Document excerpt:
┌──

The government could not ignore the writings of Tilak. It came to a conclusion that if Tilak was free it could not survive. By some means or the other Tilak must be locked up behind the bars.

The government suspected that Tilak might have had a hand in Rand’s murder.

Tilak was charged with writing articles instigating people to rise against the government and to break the laws and disturb the peace. He was sentenced to a year and a half’s rigorous imprisonment.

Tilak wrote aggressively against the British through his editorial of Kesari against the British bureaucracy.

The British bureaucracy and the Anglo-Indian press realised that Tilak was an emerging leader of the people and of a new spirit in India. Those who lacked foresight began to fear him.

In tense atmosphere of famine, a young man, Damodar Chaphekar had assassinated Rand who was the British official in charge of the plague.

Those who feared Rand, were quick to blame Tilak for the death, and hinted at his complicity in a conspiracy for political assassination. Tilak was, of course, innocent of any knowledge of or collaboration in this crime.

Tilak had publicly disagreed with Rand for his unsympathetic behaviour towards the plague stricken people. He had condemned the inhuman aspects of the British anti-plague campaign, but he had never contemplated or encouraged the assassination of the British official in charge. It happened beyond his knowledge.

Tilak, nevertheless, was brought to trial in 1897, not as an accessory to assassination, not as being involved in the plot to commit murder, but rather on the charge of ‘sedition’.

The court allowed the prosecution to argue that he had written seditious matter and his criminal sedition constituted, in effect, ‘dissatisfaction’ with the British Raj. It was brought to the notice of the court that Tilak was not positively “affectionate for” British officialdom.

This was one of the most unusual interpretations of sedition and disaffection in the annals of British justice. Nevertheless, Tilak was convicted and sentenced. The British had miscalculated both the effect of this sentence on Tilak and on public opinion.

His arrest and prosecution in 1897 was a sensation that nearly pulled the mind of the country by its roots, as political prosecutions were then extremely rare, and Tilak was, in himself a man big enough to mark an epoch by his personal misfortune. The sedition case in 1897 roused sympathy not only in Maharashtra but also in Bengal. In Bengal, Shishir Kumar Motilal Ghosh and Surendranath Bannerjee started raising funds for defence of Tilak.

└──

Landmark coordinate records:
┌──

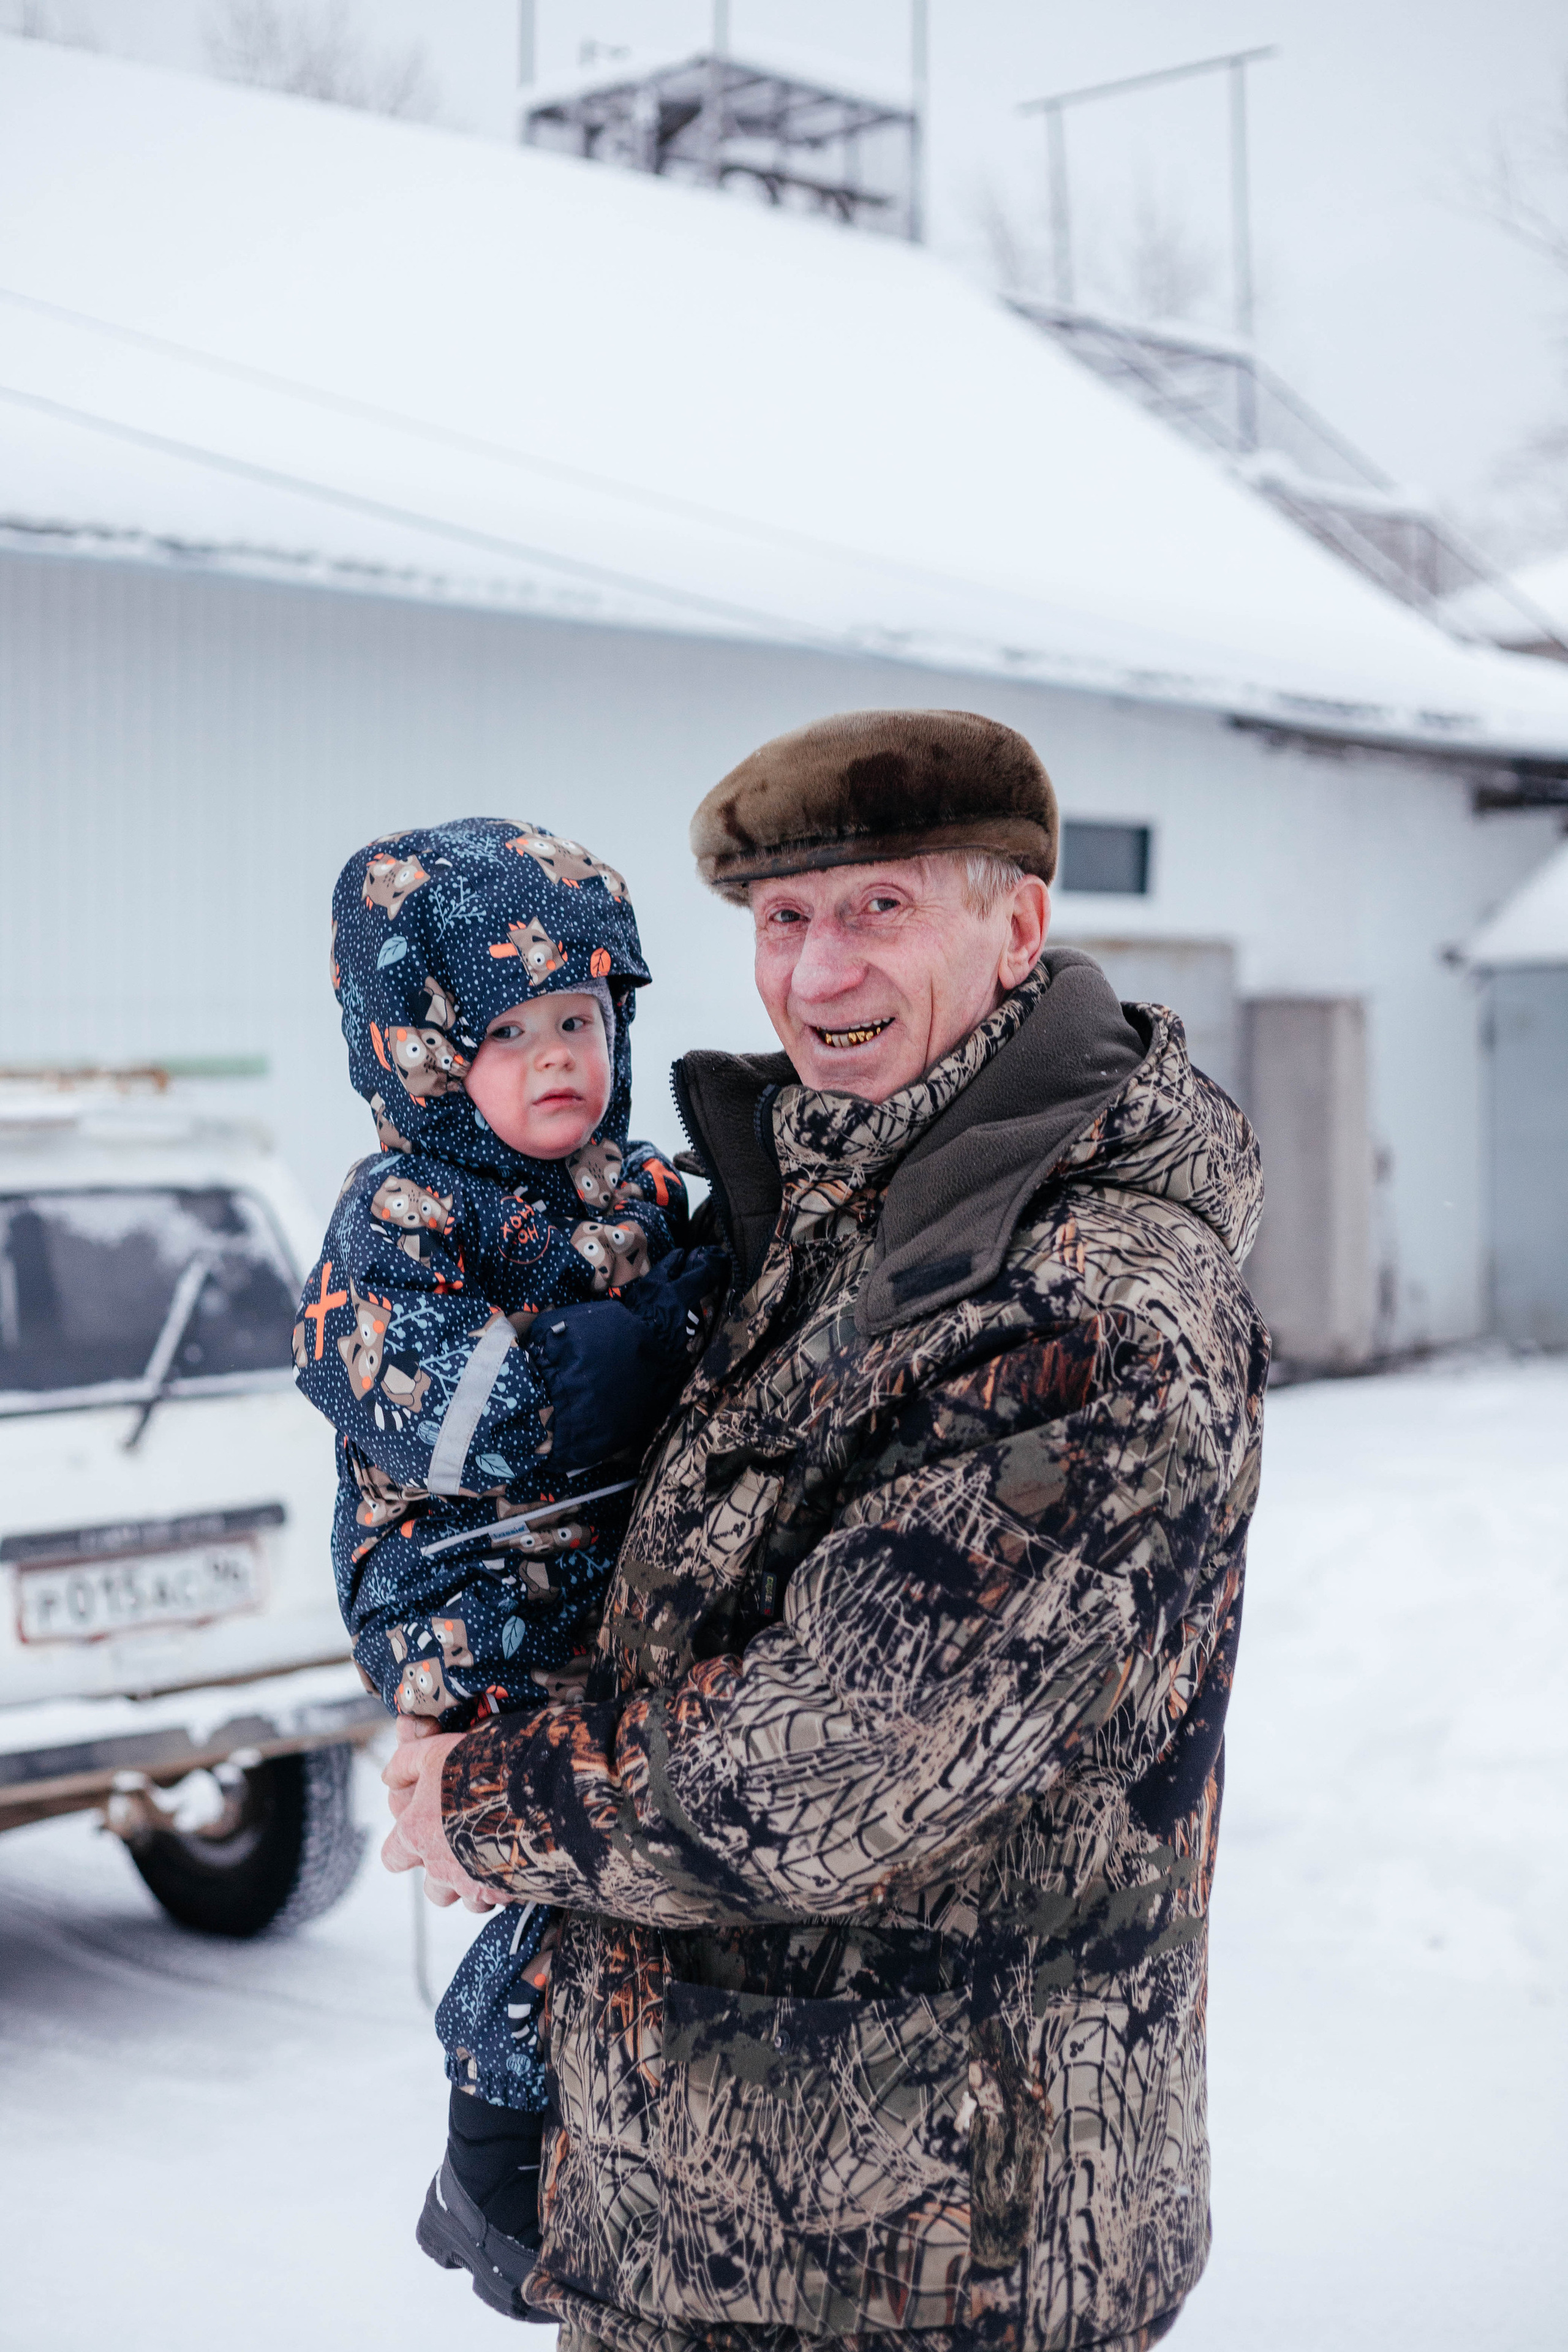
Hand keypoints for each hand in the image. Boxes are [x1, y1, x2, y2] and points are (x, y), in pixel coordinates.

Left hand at [381, 1731, 504, 1911]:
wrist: (530, 1788)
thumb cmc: (479, 1768)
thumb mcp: (433, 1752)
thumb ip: (404, 1764)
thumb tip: (388, 1778)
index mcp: (416, 1834)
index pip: (393, 1857)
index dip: (404, 1849)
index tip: (422, 1834)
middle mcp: (440, 1865)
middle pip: (433, 1890)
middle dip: (445, 1876)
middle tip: (464, 1849)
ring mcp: (473, 1882)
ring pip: (468, 1900)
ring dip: (476, 1885)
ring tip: (494, 1858)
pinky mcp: (504, 1890)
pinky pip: (500, 1900)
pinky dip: (505, 1887)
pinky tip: (517, 1861)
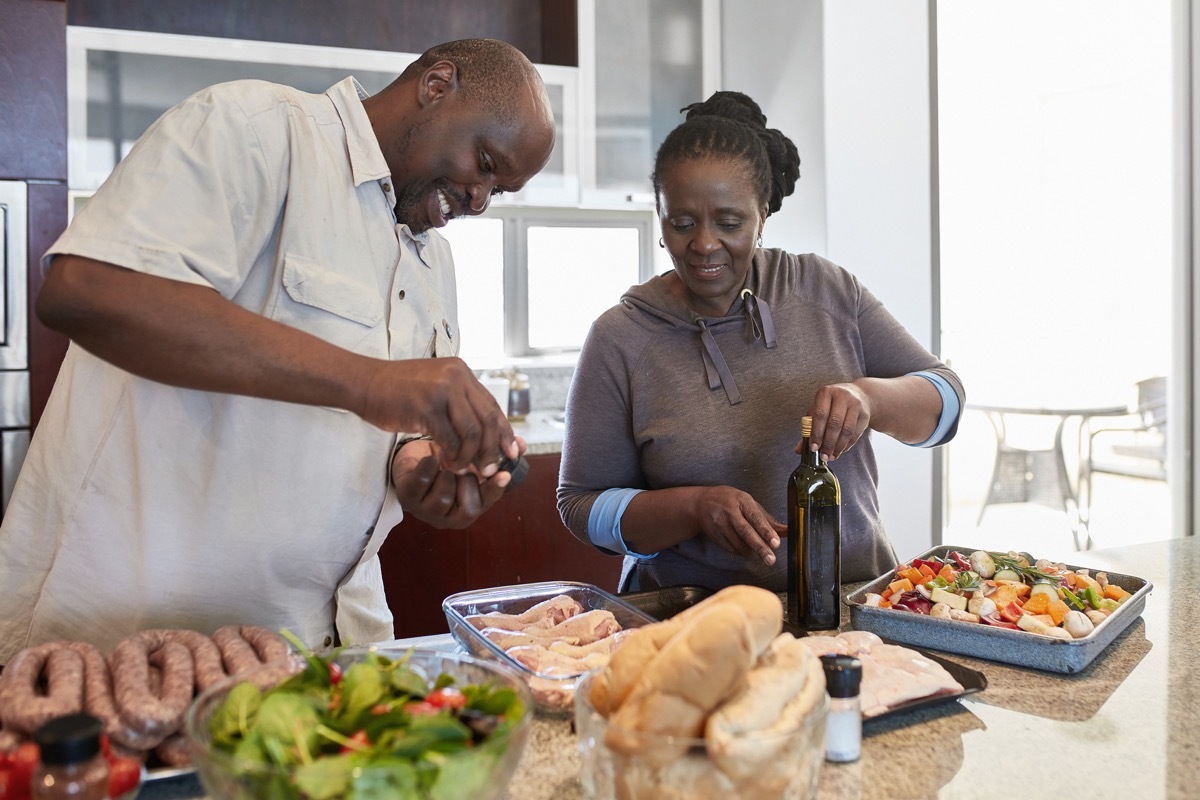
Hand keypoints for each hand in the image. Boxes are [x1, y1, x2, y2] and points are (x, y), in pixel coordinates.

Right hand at [359, 357, 516, 476]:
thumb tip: (483, 433)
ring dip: (470, 456)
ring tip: (462, 468)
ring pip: (471, 431)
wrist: (363, 383)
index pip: (491, 405)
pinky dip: (451, 456)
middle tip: (490, 469)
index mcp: (461, 371)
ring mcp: (441, 390)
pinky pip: (449, 439)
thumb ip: (458, 403)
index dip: (503, 431)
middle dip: (492, 448)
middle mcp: (456, 377)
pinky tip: (446, 463)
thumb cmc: (397, 390)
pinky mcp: (426, 407)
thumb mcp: (434, 387)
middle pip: (487, 419)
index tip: (512, 451)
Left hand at [391, 437, 525, 528]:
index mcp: (467, 509)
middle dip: (468, 480)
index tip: (504, 473)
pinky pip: (421, 483)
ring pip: (444, 497)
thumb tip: (521, 445)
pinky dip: (428, 467)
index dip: (496, 489)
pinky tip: (431, 458)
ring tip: (445, 462)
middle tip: (462, 464)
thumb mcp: (473, 460)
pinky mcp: (407, 497)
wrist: (414, 458)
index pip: (487, 504)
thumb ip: (496, 455)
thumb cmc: (447, 462)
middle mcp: (447, 517)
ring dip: (448, 474)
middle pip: (469, 507)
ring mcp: (426, 511)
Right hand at [694, 486, 784, 565]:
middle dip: (760, 547)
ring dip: (752, 553)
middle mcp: (730, 513)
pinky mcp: (716, 536)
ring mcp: (721, 525)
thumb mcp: (749, 504)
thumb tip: (787, 531)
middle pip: (746, 532)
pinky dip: (743, 553)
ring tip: (764, 557)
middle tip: (771, 559)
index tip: (776, 543)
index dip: (766, 531)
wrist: (701, 504)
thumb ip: (768, 520)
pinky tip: (750, 553)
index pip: (756, 518)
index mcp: (742, 501)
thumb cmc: (731, 502)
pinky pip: (732, 548)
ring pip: (738, 543)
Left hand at [804, 382, 871, 460]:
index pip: (820, 414)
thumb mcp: (818, 410)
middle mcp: (842, 396)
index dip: (816, 433)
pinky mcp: (865, 414)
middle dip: (828, 443)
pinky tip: (839, 452)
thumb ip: (808, 428)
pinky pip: (855, 434)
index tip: (813, 448)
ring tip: (831, 457)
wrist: (859, 395)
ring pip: (847, 430)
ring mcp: (855, 404)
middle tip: (823, 456)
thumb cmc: (832, 404)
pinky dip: (846, 445)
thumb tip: (799, 450)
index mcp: (826, 393)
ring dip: (838, 447)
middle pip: (834, 423)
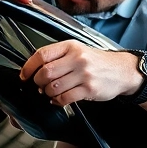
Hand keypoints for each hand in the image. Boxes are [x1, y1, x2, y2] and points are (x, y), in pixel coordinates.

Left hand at [20, 41, 144, 105]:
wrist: (122, 70)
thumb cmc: (96, 62)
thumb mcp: (77, 51)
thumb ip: (58, 57)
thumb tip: (33, 70)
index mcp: (70, 46)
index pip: (42, 55)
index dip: (28, 67)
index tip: (24, 75)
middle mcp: (77, 58)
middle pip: (45, 73)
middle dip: (38, 82)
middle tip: (40, 86)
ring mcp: (84, 74)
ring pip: (53, 87)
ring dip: (48, 93)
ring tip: (51, 92)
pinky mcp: (89, 89)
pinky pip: (65, 98)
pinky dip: (57, 101)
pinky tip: (59, 99)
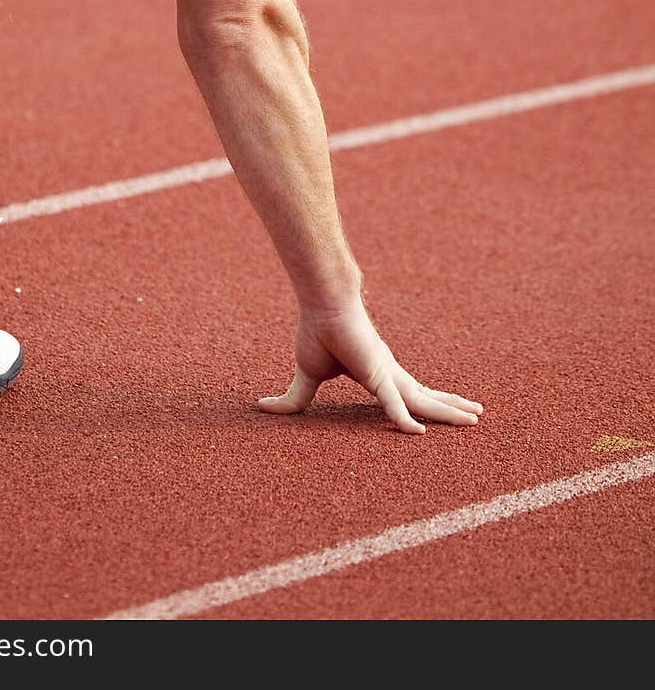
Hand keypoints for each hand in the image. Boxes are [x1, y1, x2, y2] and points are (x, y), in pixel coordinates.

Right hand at [257, 296, 483, 433]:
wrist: (322, 303)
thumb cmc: (316, 332)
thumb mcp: (306, 377)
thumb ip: (293, 400)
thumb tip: (260, 408)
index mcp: (376, 373)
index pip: (405, 395)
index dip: (422, 405)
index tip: (433, 416)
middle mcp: (389, 373)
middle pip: (426, 396)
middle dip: (450, 407)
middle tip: (475, 415)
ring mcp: (387, 373)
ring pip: (423, 401)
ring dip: (450, 411)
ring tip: (477, 418)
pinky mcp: (378, 373)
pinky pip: (393, 403)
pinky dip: (404, 419)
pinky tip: (417, 434)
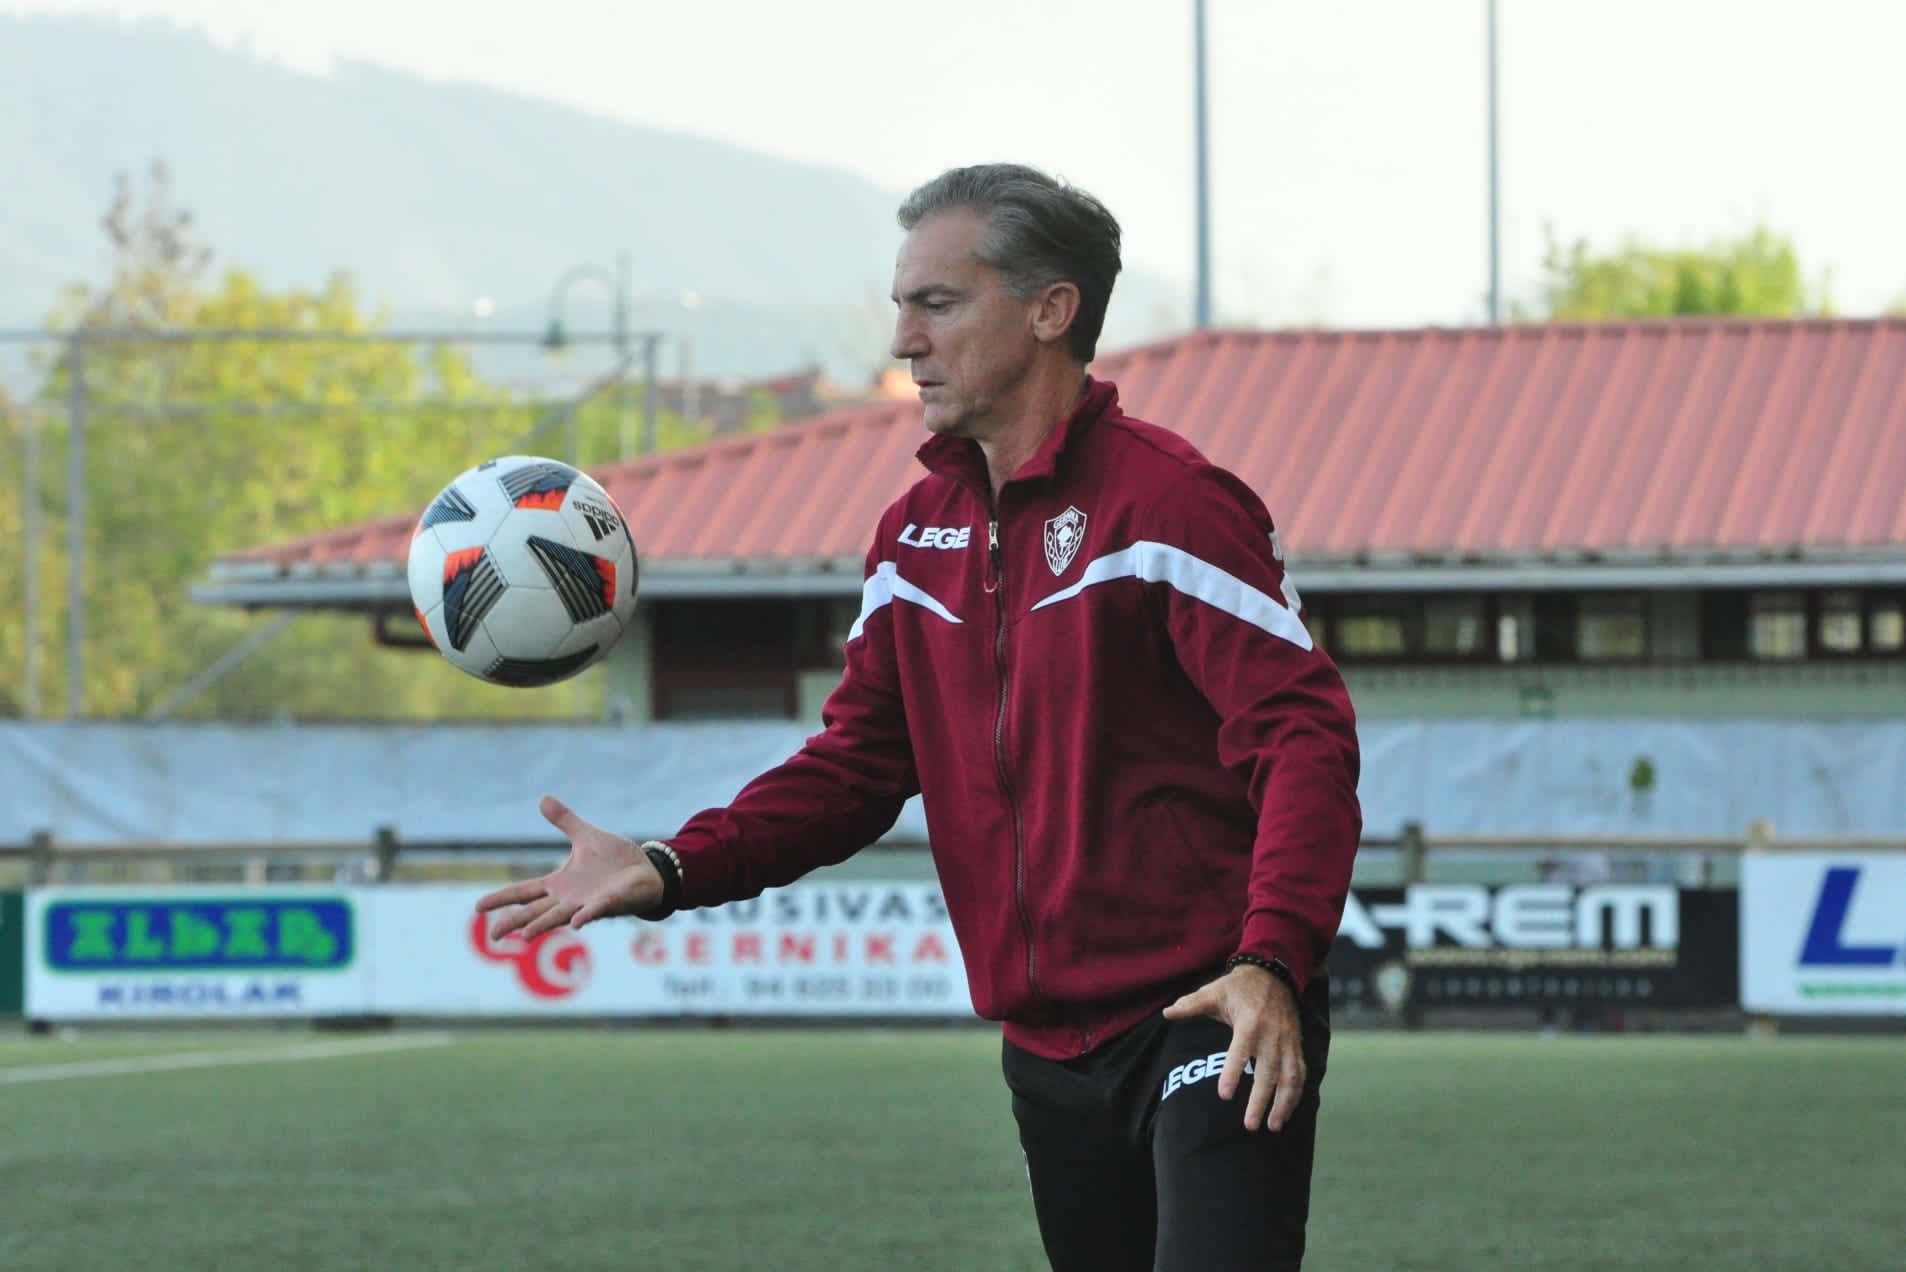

└──

What the task asks: Carry on the account of Tilak's 1897 sedition trial, picking up right after its final sentence.

Answer:
The court found Tilak guilty but his prestige rose very high in the minds of the people. Max Mueller and Indian leaders submitted a memorial to the government for the early release of Tilak. The government also soon realised the mistake and released Tilak.

After his release, he became a national hero. He got following outside Maharashtra. He became the first all- India national leader. He had been persecuted for his political opinions. He was now the acknowledged political leader of the nation and the nation was prepared to heed his opinions.

He had begun as an awakener of the people and as a critic of bureaucratic abuses. He emerged from prison with the responsibility of leading the nationalist cause to political self-determination. He was acclaimed as the Lokamanya, the honoured and respected of the people.

Tilak had a great knowledge and love for the classical Indian values. This had prepared him with a personal philosophy and a frame of reference for his battles with social reformism and with the spirit of orthodoxy.

It also provided him with the foundation of his emerging political philosophy. He had fought against injustice, he had also argued against the placating policies of the moderates.

Now, he began to put forward a positive political programme centred around the concept of Swaraj, self-rule for India. He realised that the self-rule must precede the meaningful social reform.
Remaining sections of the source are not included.